Prompt:
If a line contains "社会人の申し込みであれば200万円以上の収入が審査に通", it is the last one to write out; begin with the first line of the records and copy each exactly.
++++++
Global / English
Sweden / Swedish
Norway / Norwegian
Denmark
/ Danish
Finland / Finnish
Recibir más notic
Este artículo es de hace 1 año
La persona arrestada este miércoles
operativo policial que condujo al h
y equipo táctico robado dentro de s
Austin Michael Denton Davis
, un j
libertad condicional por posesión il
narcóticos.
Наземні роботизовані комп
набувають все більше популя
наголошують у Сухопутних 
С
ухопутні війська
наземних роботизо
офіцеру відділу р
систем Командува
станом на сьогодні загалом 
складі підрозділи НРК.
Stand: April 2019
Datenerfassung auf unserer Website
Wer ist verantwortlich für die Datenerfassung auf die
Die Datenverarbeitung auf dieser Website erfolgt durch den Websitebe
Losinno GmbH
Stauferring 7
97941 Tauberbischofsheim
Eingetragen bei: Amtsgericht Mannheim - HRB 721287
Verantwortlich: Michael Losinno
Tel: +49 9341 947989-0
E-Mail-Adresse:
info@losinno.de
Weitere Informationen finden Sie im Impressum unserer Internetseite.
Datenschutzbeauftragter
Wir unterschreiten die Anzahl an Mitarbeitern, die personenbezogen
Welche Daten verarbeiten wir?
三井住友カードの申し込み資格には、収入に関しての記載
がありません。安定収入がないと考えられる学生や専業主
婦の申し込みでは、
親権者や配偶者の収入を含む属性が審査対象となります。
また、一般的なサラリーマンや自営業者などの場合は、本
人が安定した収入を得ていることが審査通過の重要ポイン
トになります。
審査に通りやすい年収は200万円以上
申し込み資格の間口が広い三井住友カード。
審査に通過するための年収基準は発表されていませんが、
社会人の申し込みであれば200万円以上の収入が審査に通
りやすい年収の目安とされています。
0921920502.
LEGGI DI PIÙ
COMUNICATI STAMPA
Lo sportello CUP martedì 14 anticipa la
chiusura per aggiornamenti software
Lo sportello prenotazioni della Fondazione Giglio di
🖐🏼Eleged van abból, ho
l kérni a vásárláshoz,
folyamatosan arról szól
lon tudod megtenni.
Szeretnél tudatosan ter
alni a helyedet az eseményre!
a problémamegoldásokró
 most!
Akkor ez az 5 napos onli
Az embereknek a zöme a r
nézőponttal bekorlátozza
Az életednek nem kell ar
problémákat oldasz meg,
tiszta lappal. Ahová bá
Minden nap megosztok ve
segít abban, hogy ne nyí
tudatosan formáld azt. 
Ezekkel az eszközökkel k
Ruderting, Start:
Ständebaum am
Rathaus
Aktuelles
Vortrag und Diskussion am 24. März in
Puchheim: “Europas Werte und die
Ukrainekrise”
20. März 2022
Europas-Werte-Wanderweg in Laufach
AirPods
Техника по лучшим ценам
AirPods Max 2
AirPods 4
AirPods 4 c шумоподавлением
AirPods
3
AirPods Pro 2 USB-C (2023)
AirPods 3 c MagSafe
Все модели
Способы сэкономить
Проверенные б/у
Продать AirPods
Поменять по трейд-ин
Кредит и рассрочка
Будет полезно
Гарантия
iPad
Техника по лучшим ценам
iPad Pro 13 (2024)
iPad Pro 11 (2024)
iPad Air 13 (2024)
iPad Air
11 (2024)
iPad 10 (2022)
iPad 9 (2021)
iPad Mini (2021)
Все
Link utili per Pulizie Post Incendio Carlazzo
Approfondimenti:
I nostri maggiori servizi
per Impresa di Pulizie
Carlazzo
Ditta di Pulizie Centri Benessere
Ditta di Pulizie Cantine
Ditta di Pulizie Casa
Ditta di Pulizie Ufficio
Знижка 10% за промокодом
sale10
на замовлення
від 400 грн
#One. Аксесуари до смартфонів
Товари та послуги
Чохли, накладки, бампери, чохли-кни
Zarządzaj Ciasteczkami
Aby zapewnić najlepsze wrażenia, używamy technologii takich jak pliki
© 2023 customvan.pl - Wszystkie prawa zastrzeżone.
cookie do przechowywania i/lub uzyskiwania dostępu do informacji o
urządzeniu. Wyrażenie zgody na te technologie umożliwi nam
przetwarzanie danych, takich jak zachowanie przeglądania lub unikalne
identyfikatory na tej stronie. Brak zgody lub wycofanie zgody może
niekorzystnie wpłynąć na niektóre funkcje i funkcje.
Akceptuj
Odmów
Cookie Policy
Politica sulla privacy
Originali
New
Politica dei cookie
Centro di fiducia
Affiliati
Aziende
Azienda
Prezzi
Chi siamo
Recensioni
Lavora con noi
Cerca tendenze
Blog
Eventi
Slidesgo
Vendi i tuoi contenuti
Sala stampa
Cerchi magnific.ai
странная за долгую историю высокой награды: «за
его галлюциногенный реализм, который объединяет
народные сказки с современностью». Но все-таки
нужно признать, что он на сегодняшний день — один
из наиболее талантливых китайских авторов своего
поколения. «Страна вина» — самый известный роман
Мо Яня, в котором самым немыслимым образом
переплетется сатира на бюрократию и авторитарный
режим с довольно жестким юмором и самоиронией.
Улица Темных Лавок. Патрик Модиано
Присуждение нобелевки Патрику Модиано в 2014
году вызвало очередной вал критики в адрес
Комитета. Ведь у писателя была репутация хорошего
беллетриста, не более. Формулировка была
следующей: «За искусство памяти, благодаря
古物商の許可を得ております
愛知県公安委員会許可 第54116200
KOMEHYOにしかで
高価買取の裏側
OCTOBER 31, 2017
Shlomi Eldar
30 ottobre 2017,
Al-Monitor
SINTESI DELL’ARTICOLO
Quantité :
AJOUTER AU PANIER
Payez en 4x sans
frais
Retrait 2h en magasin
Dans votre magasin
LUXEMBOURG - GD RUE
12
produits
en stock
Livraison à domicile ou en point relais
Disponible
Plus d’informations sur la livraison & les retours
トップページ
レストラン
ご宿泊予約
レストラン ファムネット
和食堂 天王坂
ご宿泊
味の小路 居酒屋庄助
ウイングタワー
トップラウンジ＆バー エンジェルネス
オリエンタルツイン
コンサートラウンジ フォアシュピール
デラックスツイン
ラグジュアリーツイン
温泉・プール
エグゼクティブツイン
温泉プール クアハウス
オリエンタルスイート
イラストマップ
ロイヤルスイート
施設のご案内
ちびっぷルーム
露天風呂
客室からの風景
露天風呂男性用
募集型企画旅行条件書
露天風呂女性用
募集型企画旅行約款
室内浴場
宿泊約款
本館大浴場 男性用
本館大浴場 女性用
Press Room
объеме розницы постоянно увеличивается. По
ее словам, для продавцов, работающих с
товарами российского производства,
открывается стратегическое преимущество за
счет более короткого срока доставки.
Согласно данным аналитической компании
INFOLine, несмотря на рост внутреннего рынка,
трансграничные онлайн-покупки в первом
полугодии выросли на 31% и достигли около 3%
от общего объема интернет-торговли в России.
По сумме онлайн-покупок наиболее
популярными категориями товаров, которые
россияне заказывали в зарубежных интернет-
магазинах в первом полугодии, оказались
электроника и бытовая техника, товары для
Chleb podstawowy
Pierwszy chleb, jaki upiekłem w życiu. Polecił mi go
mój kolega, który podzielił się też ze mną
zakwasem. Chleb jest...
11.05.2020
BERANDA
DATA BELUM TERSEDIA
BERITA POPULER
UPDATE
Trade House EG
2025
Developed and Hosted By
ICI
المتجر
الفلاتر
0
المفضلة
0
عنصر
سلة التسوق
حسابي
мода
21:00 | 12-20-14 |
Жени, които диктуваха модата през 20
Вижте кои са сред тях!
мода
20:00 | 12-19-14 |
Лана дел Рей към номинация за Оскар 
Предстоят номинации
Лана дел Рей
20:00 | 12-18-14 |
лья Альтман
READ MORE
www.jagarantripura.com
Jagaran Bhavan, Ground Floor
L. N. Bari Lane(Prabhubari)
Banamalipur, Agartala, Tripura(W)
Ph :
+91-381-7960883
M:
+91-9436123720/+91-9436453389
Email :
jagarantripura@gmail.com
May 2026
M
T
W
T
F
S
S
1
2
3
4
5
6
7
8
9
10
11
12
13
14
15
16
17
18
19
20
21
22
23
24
++++++
Result for this exercise:
Global / English
Sweden / Swedish
Norway / Norwegian
Denmark
/ Danish
Finland / Finnish
Recibir más notic
Este artículo es de hace 1 año
La persona arrestada este miércoles
operativo policial que condujo al h
y equipo táctico robado dentro de s
Austin Michael Denton Davis
, un j
libertad condicional por posesión il
narcóticos.
Наземні роботизовані комп
набувають все більше популя
наголошують у Сухопутних 
С
ухопутні війська
наземних роботизо
офіцеру відділу р
систем Командува
станом на сьогодні загалом 
складі підрозділи НРК.
Stand: April 2019
Datenerfassung auf unserer Website
Wer ist verantwortlich für die Datenerfassung auf die
Die Datenverarbeitung auf dieser Website erfolgt durch den Websitebe
Losinno GmbH
Stauferring 7
97941 Tauberbischofsheim
Eingetragen bei: Amtsgericht Mannheim - HRB 721287
Verantwortlich: Michael Losinno
Tel: +49 9341 947989-0
E-Mail-Adresse:
info@losinno.de
Weitere Informationen finden Sie im Impressum unserer Internetseite.
Datenschutzbeauftragter
Wir unterschreiten die Anzahl an Mitarbeitern, die personenbezogen
Welche Daten verarbeiten wir?
三井住友カードの申し込み資格には、収入に関しての記載
がありません。安定収入がないと考えられる学生や専業主
婦の申し込みでは、
親権者や配偶者の収入を含む属性が審査対象となります。
また、一般的なサラリーマンや自営業者などの場合は、本
人が安定した収入を得ていることが審査通過の重要ポイン
トになります。
審査に通りやすい年収は200万円以上
申し込み資格の間口が広い三井住友カード。
審査に通過するための年収基準は発表されていませんが、
社会人の申し込みであれば200万円以上の収入が審査に通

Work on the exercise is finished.